Reading text =>
**********
If we want to continue to drive innovation in the health tech space, we need to create the right base framework and set the environment up so that it can flourish. MedicalDirector’s CEO, Matthew Bardsley, discusses.

We’ve taken a look in previous posts at how the right health innovation needs the appropriate type of investment, but now let’s take a look at what it takes to create the right environment and thematics of that setting to increase the pace of change.

If we want to continue to drive innovation in the health tech space, we need to create the right base framework and set the environment up so that it can flourish. Think about it, we can have all the wood and a great fire starter, but if you’re in a vacuum, no matter how much you’re going to click that fire starter, the fire simply won’t start.

If we’re serious about driving health innovation and evolving our digital health ecosystem to enable better health outcomes, we need to move away from a siloed, ‘walled garden’ approach. Instead, we need to operate within an interoperability framework, and use standards that can help speed up the pace of return.

In the current industry landscape, I feel it’s that vital element in our environment which we’re missing right now – that interoperability standard. In fact, a recent study by Dell Technologies revealed the current healthcare landscape is not ready to face the challenges of the ‘pending high-stakes health tech revolution’.

The report uncovered less than 25% of healthcare business leaders globally see themselves as “digital leaders”, while almost two thirds admit they are actually struggling to keep up with the rapid pace of technological change. And the number of healthcare professionals in the public sector who say they are struggling is considerably more at two-thirds, compared to the private sector, where a third admit they’re struggling to keep up.
**********
Material supplied =>

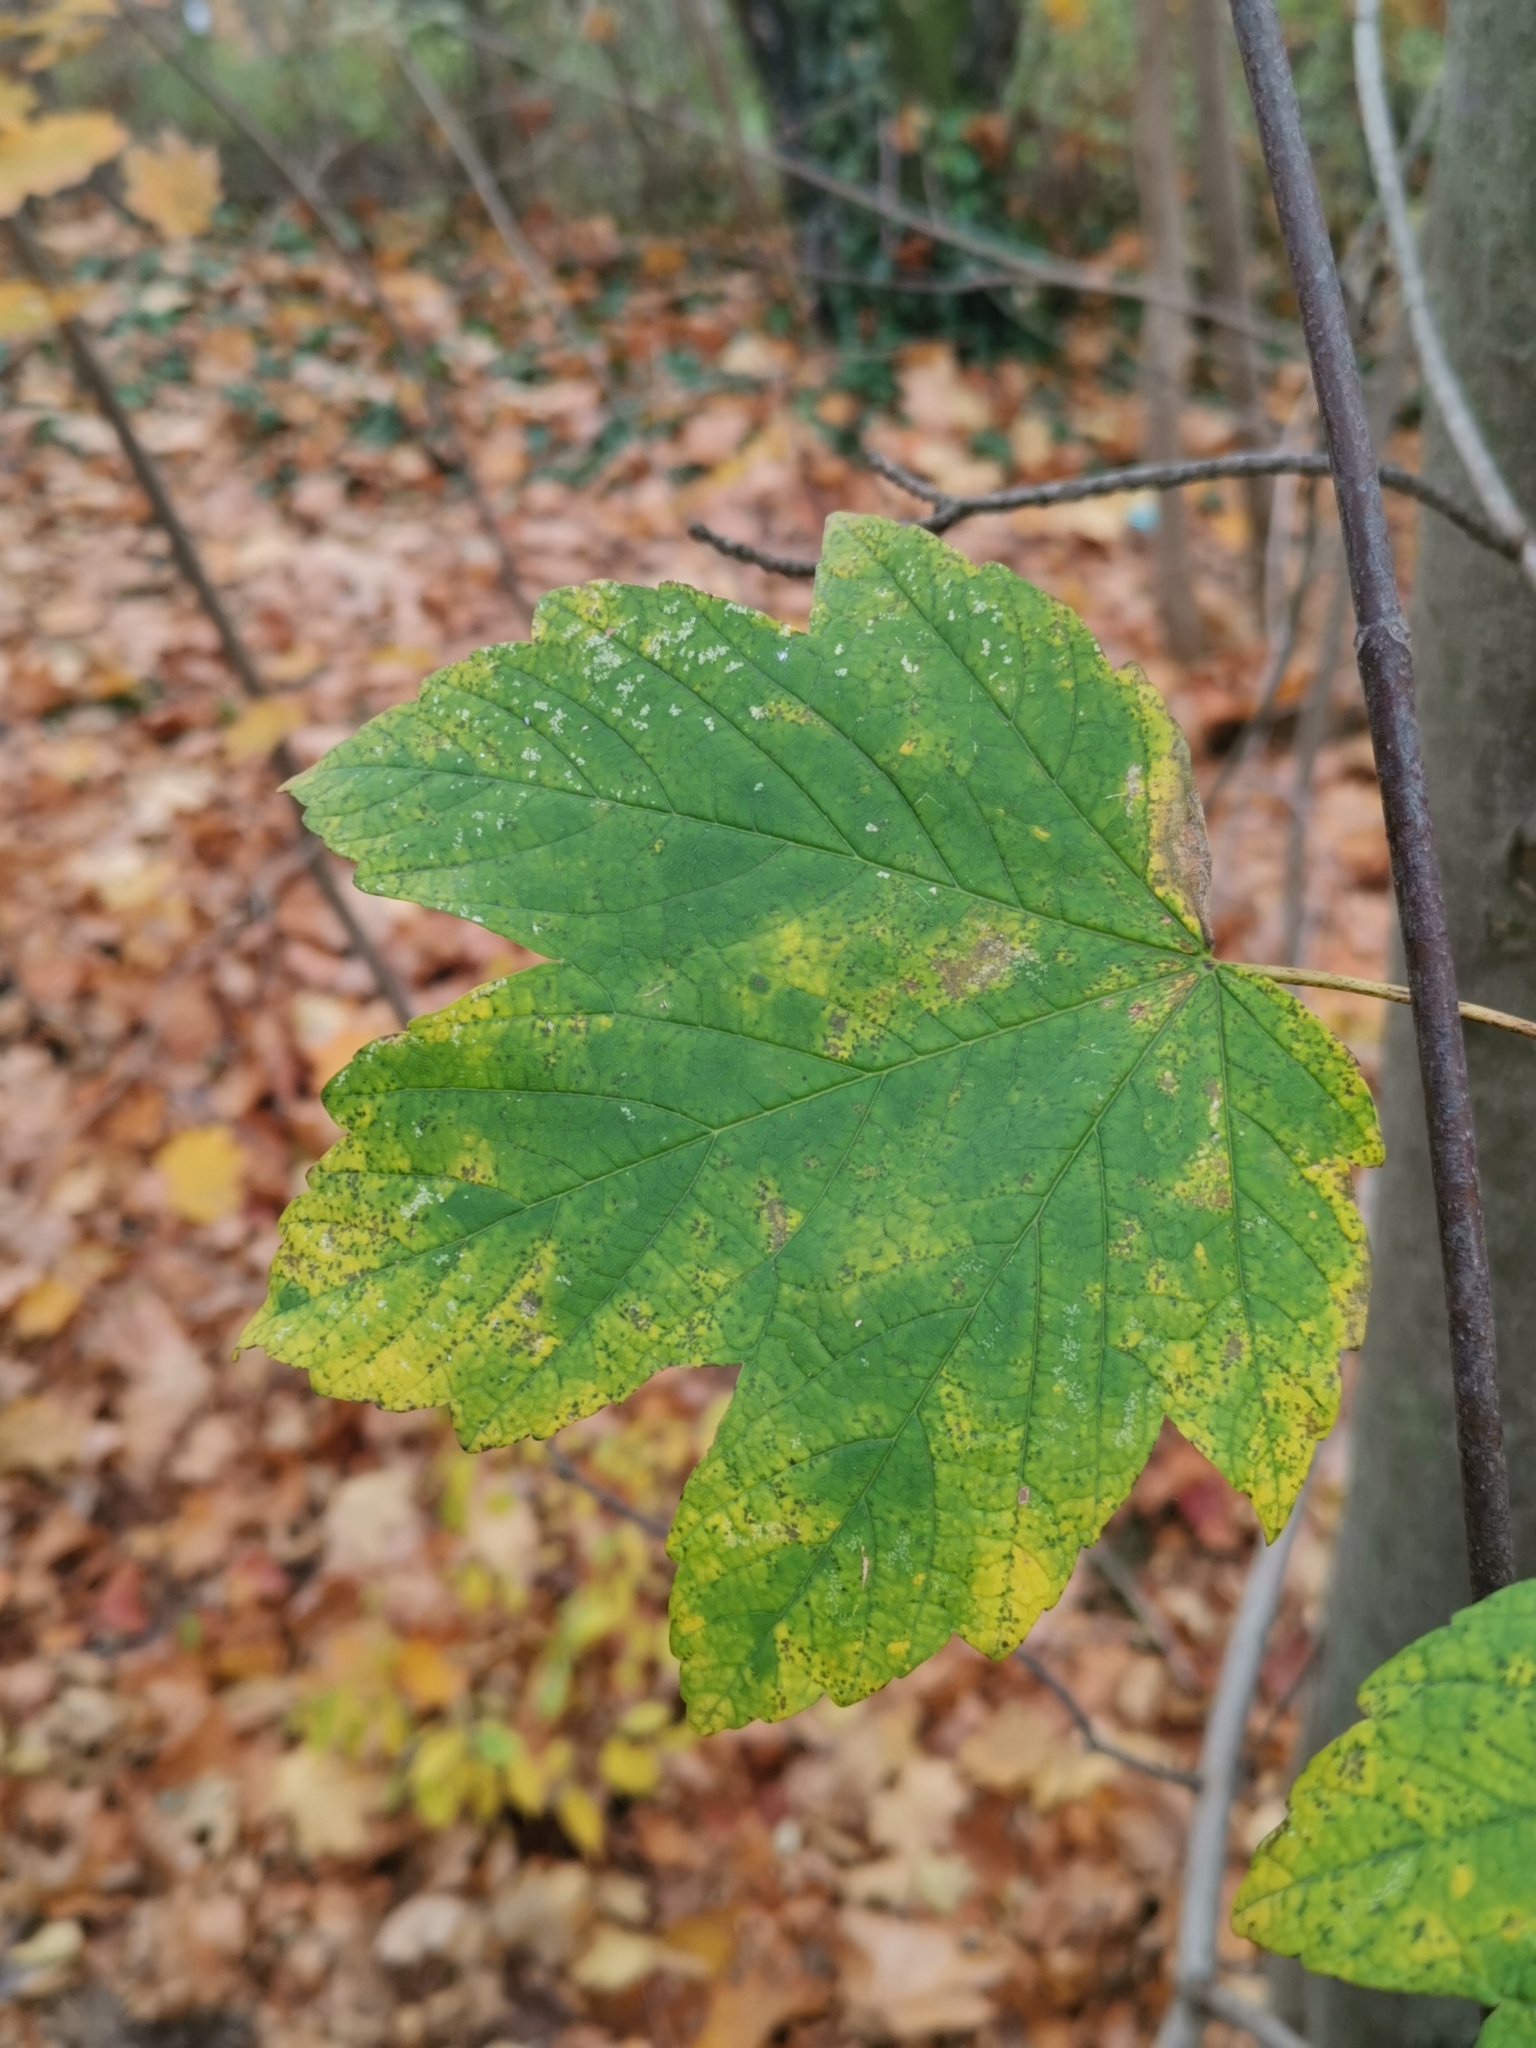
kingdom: Plantae
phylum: Tracheophyta
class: Magnoliopsida
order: Sapindales
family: Sapindaceae
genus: Acer
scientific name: Acer pseudoplatanus
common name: Sycamore
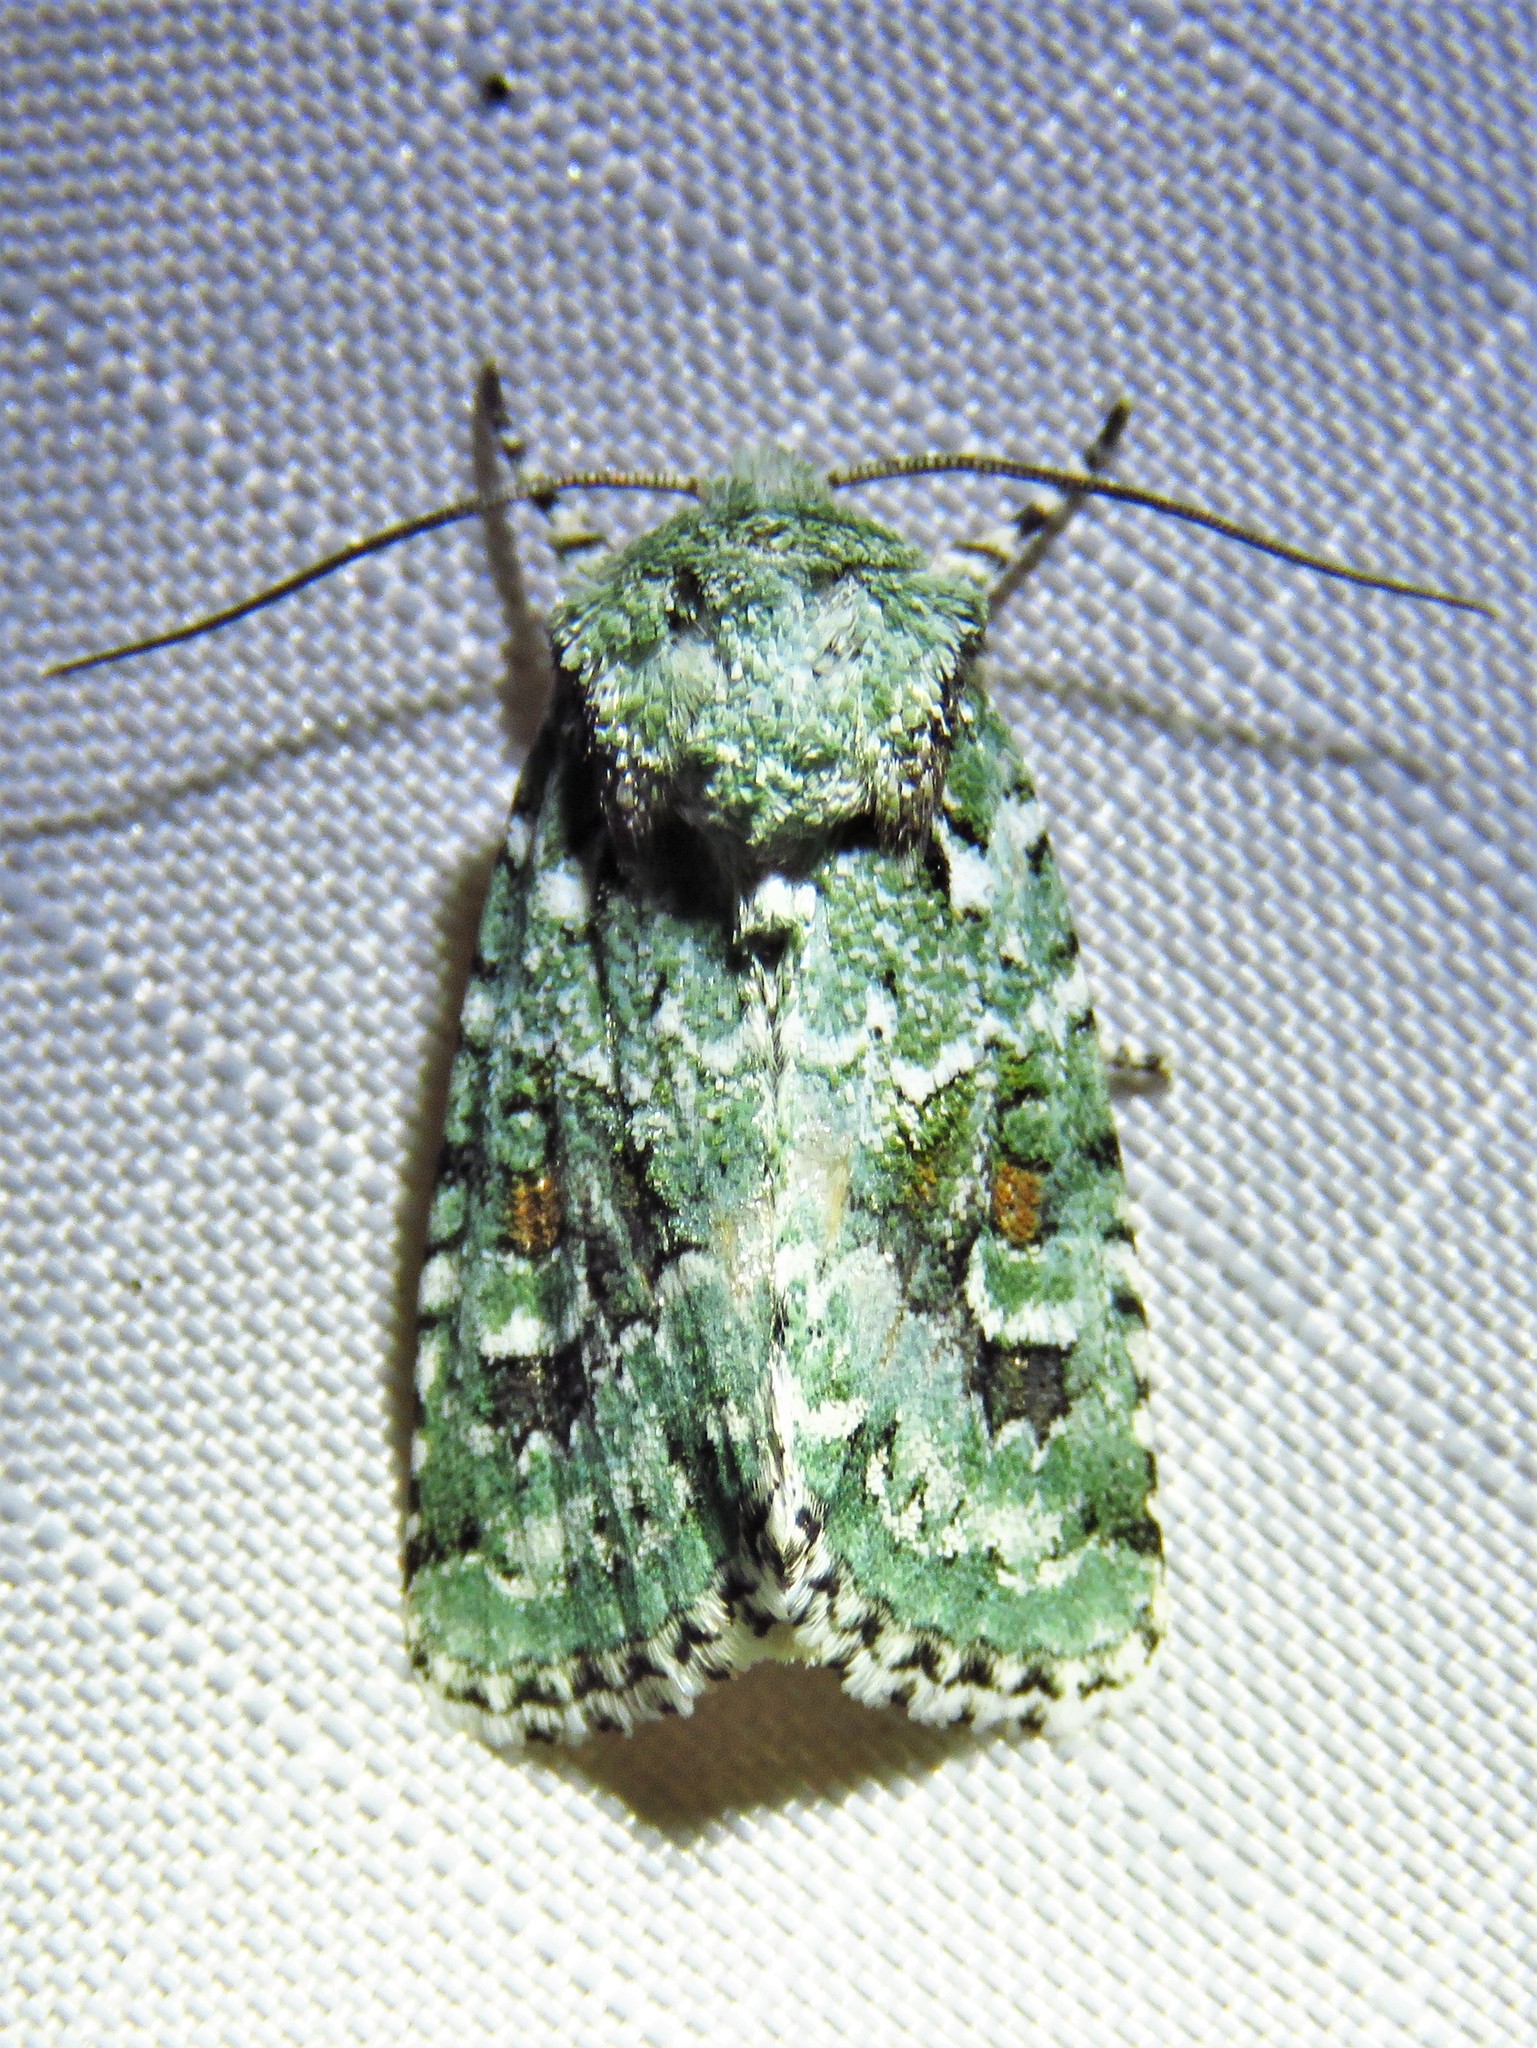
**********
Apply what you read =>
(A) Write out the passage from the health tech innovation article, from "In the current" up to and including "to keep up.".
(B) According to the health tech innovation article, which company carried out the study showing the healthcare landscape is not ready for the "pending high-stakes health tech revolution"?
(C) List every proportion the health tech innovation article reports from the Dell Technologies study, along with the group each one describes.
The data is separate material from the health tech innovation article.

Exercise answers =>
(A)
In the current industry landscape, I feel it’s that vital element in our environment which we’re missing right now – that interoperability standard. In fact, a recent study by Dell Technologies revealed the current healthcare landscape is not ready to face the challenges of the ‘pending high-stakes health tech revolution’.

The report uncovered less than 25% of healthcare business leaders globally see themselves as “digital leaders”, while almost two thirds admit they are actually struggling to keep up with the rapid pace of technological change. And the number of healthcare professionals in the public sector who say they are struggling is considerably more at two-thirds, compared to the private sector, where a third admit they’re struggling to keep up.

(B) Dell Technologies

(C)
- Less than 25%: healthcare business leaders globally who see themselves as "digital leaders"
- Almost two thirds: healthcare business leaders who admit they are struggling to keep up with technological change
- Two-thirds: healthcare professionals in the public sector who say they are struggling
- A third: healthcare professionals in the private sector who admit they're struggling to keep up